This example shows how to design a model predictive controller for a linear identified plant model.
This example uses only the measured input and output of the identified model for the model predictive controller plant model.
This example requires a System Identification Toolbox™ license.
Obtain an identified linear plant model.
load dryer2; Ts = 0.08; dry_data = iddata(y2,u2,Ts); dry_data_detrended = detrend(dry_data); plant_idss = ssest(dry_data_detrended,3);
plant_idss is a third-order, identified state-space model that contains one measured input and one unmeasured (noise) input.
Convert the identified plant model to a numeric LTI model.
You can convert the identified model to an ss, tf, or zpk model. For this example, convert the identified state-space model to a numeric state-space model.
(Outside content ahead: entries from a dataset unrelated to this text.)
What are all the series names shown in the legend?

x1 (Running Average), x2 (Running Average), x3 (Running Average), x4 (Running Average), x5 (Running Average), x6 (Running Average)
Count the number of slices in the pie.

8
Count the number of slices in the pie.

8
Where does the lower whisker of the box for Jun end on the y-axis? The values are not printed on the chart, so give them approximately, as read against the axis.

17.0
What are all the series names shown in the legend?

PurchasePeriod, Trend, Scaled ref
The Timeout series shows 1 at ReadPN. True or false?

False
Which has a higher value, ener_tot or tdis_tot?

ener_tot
plant_ss = ss(plant_idss);
plant_ss contains the measured input and output of plant_idss. The software discards the noise input of plant_idss when it creates plant_ss.
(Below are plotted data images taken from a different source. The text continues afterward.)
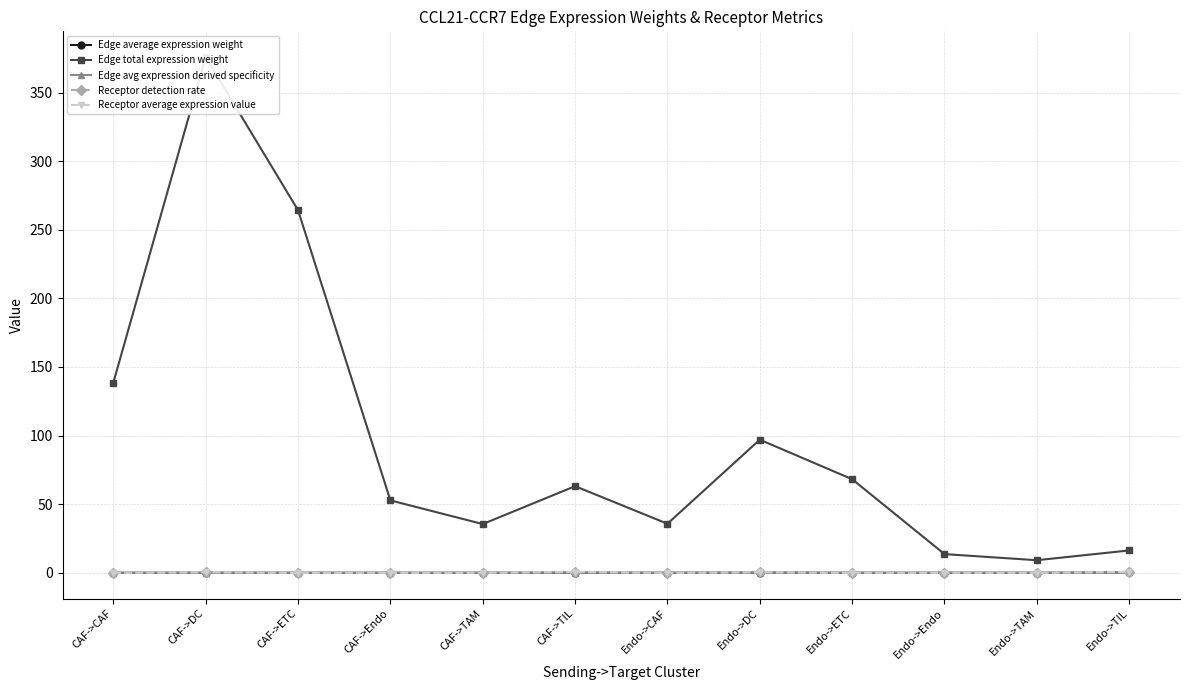

What is the approximate value of Edge total expression weight at Endo->TIL?

16.3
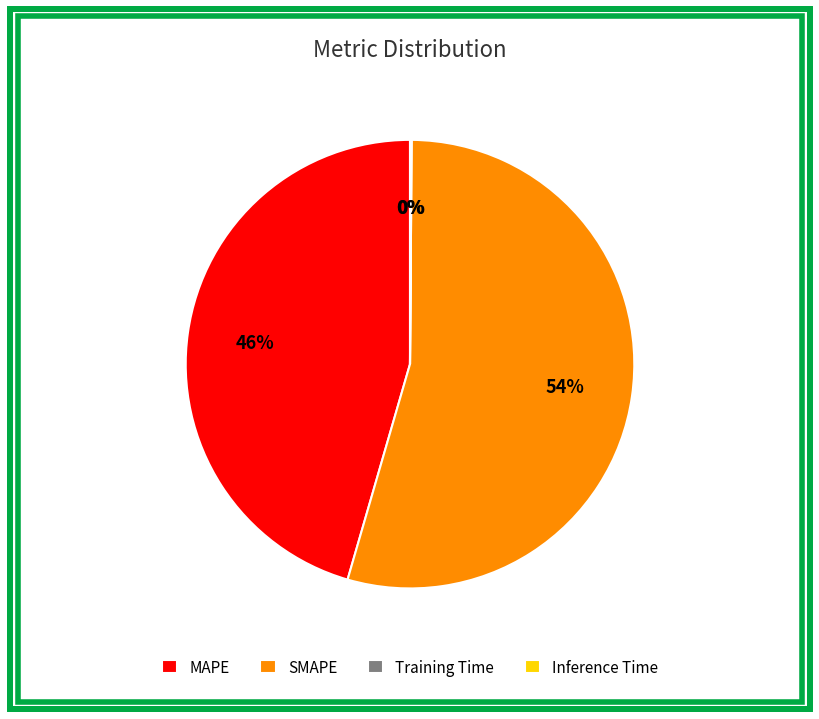

To the nearest percent, what is the average slice percentage?

25%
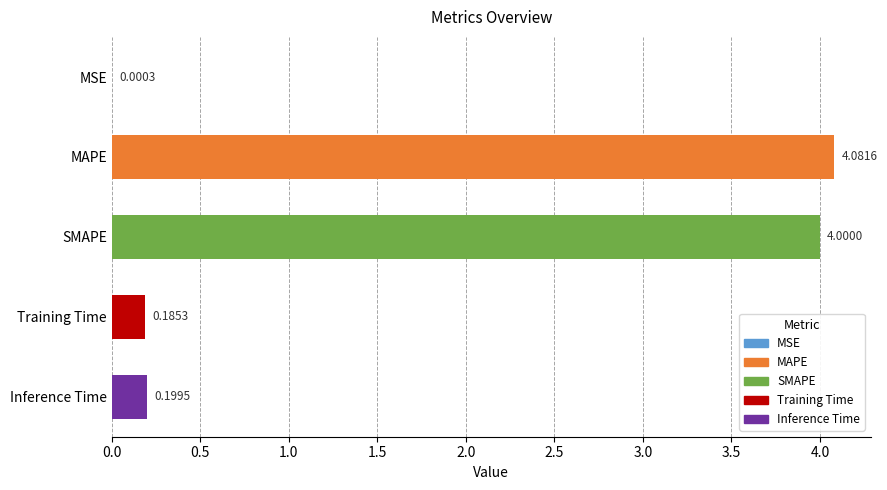

What is the change in value from SMAPE to Inference Time?

-3.8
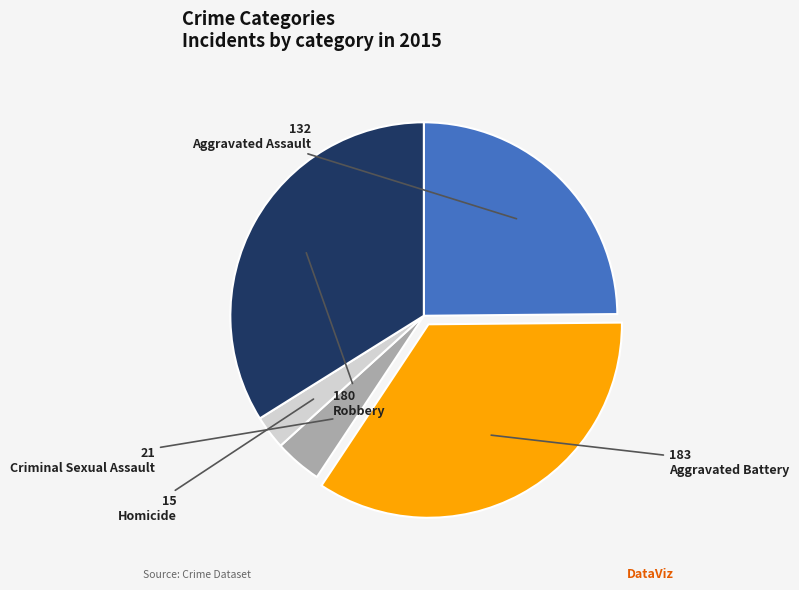

Do Criminal Sexual Assault and Aggravated Battery together represent more than half of the pie?

No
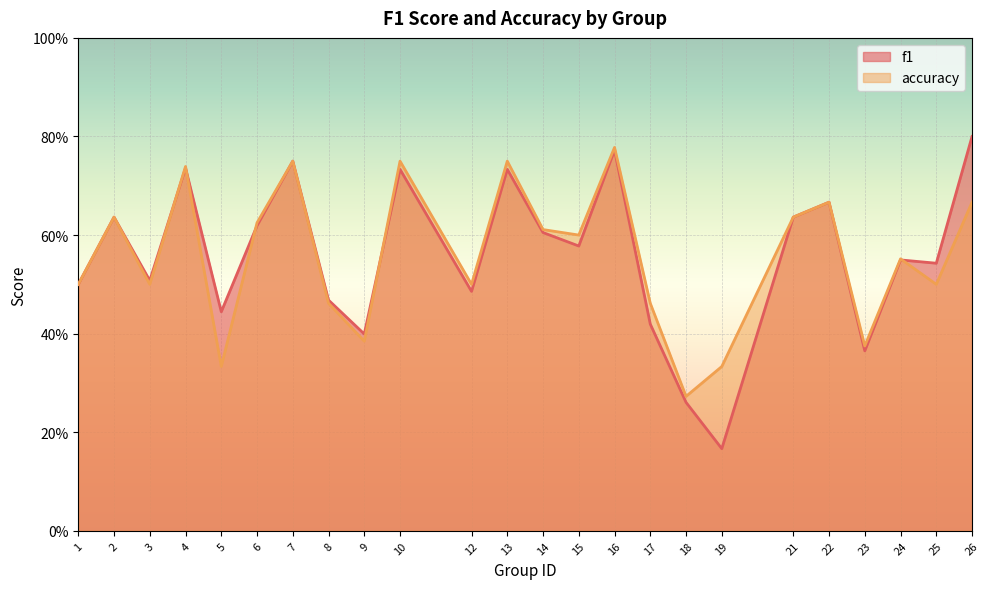

How many lines are shown in the chart?

2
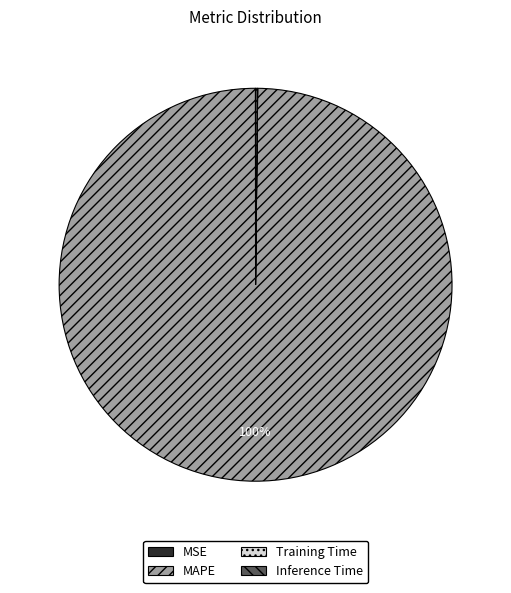

Does MAPE represent more than half of the total?

Yes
Design a model predictive controller for the numeric plant model.
controller = mpc(plant_ss,Ts);
controller is an mpc object. The software treats:
The measured input of plant_ss as the manipulated variable of controller
The output of plant_ss as the measured output of the plant for controller
To view the structure of the model predictive controller, type controller at the MATLAB® command prompt.